And, where $\map{f,g}{V}{W}$ are
linear then their sum
\begin{equation*}
\vec{v}\mapsunder{f+g} f(\vec{v})+g(\vec{v})
\end{equation*}
is also linear $\map{f+g}{V}{W}$.
\pause
We now see how the matrix representation of
$\rep{f}{B,D}$
is related to that of $\rep{rf}{B,D}$,
and how the representations of
$\rep{f}{B,D}$ and $\rep{g}{B,D}$
combine to give the representation of $\rep{f+g}{B,D}$.
\end{frame}
\begin{frame}
\ex
Fix a domain~$V$ and codomain~$W$ with bases
$B=\sequence{\vec{\beta}_1,\vec{\beta}_2}$
and $D=\sequence{\vec{\delta}_1,\vec{\delta}_2}$.

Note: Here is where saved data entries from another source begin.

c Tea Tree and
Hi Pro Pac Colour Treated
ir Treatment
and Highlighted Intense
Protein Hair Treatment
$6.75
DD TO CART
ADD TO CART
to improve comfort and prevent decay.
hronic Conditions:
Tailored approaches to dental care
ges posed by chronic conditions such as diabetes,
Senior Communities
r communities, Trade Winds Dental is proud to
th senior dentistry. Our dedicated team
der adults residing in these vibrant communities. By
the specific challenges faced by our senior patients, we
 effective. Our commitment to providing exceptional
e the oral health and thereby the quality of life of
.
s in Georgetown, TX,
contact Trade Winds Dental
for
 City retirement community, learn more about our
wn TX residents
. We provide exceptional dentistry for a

Let $\map{f}{V}{W}$ be the linear map represented
by a matrix~$H$
We will find the matrix representing the map $\map{6f}{V}{W}$.
\begin{equation*}
\vec{v}\mapsunder{6f} 6\cdot f(\vec{v})
\end{equation*}
Let
this be the representation
of an output vector~$f(\vec{v})$.
\begin{equation*}
% \rep{\vec{v}}{B}=\colvec{v_1 \\ v_2}
% \qquad
\rep{\,f(\vec{v})\,}{D}=\colvec{w_1 \\ w_2}
% =\colvec{2v_1+v_2 \\ 3v_1+4v_2}
\end{equation*}
Note that
$6\cdot f(\vec{v})=6\cdot (w_1\vec{\delta}_1+w_2\vec{\delta}_2)

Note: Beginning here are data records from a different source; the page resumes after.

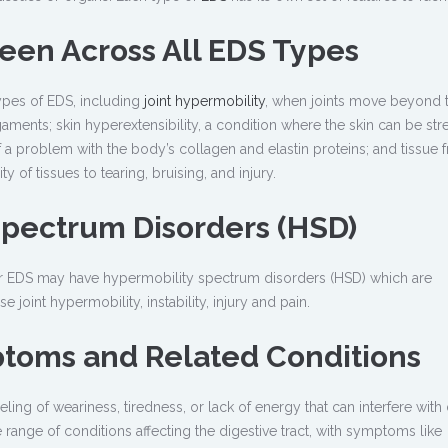
een Across All EDS Types
ypes of EDS, including
joint hypermobility
, when joints move beyond t
aments; skin hyperextensibility, a condition where the skin can be st
a problem with the body’s collagen and elastin proteins; and tissue fra
 of tissues to tearing, bruising, and injury.
Spectrum Disorders (HSD)
a for EDS may have hypermobility spectrum disorders (HSD) which are
 joint hypermobility, instability, injury and pain.
ptoms and Related Conditions
eling of weariness, tiredness, or lack of energy that can interfere with 
 range of conditions affecting the digestive tract, with symptoms like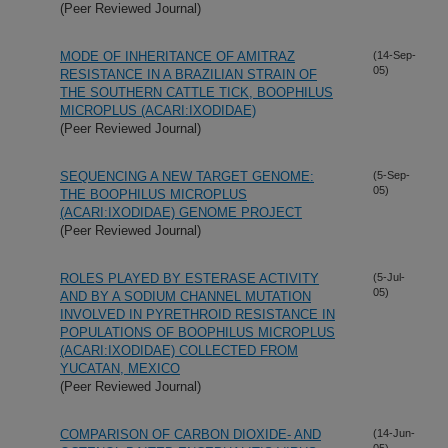
(Peer Reviewed Journal)
MODE OF INHERITANCE OF AMITRAZ
(14-Sep-
05)
RESISTANCE IN A BRAZILIAN STRAIN OF
THE SOUTHERN CATTLE TICK, BOOPHILUS
MICROPLUS (ACARI:IXODIDAE)
(Peer Reviewed Journal)
SEQUENCING A NEW TARGET GENOME:
(5-Sep-
05)
THE BOOPHILUS MICROPLUS
(ACARI:IXODIDAE) GENOME PROJECT
(Peer Reviewed Journal)
ROLES PLAYED BY ESTERASE ACTIVITY
(5-Jul-
05)
AND BY A SODIUM CHANNEL MUTATION
INVOLVED IN PYRETHROID RESISTANCE IN
POPULATIONS OF BOOPHILUS MICROPLUS
(ACARI:IXODIDAE) COLLECTED FROM
YUCATAN, MEXICO
(Peer Reviewed Journal)
COMPARISON OF CARBON DIOXIDE- AND
(14-Jun-
05)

=(6w_1)\cdot\vec{\delta}_1+(6w_2)\cdot\vec{\delta}_2$,
so $6f\:(\vec{v})$ has
this representation.
\begin{equation*}
% \rep{6f(\vec{v})}{D}
% =
\rep{6f\;(\vec{v})}{D}=\colvec{6w_1 \\ 6w_2}
\end{equation*}
Entries of the
representation of $6f\:(\vec{v})$ are
$6$ times as big as the entries of the representation of~$f(\vec{v})$.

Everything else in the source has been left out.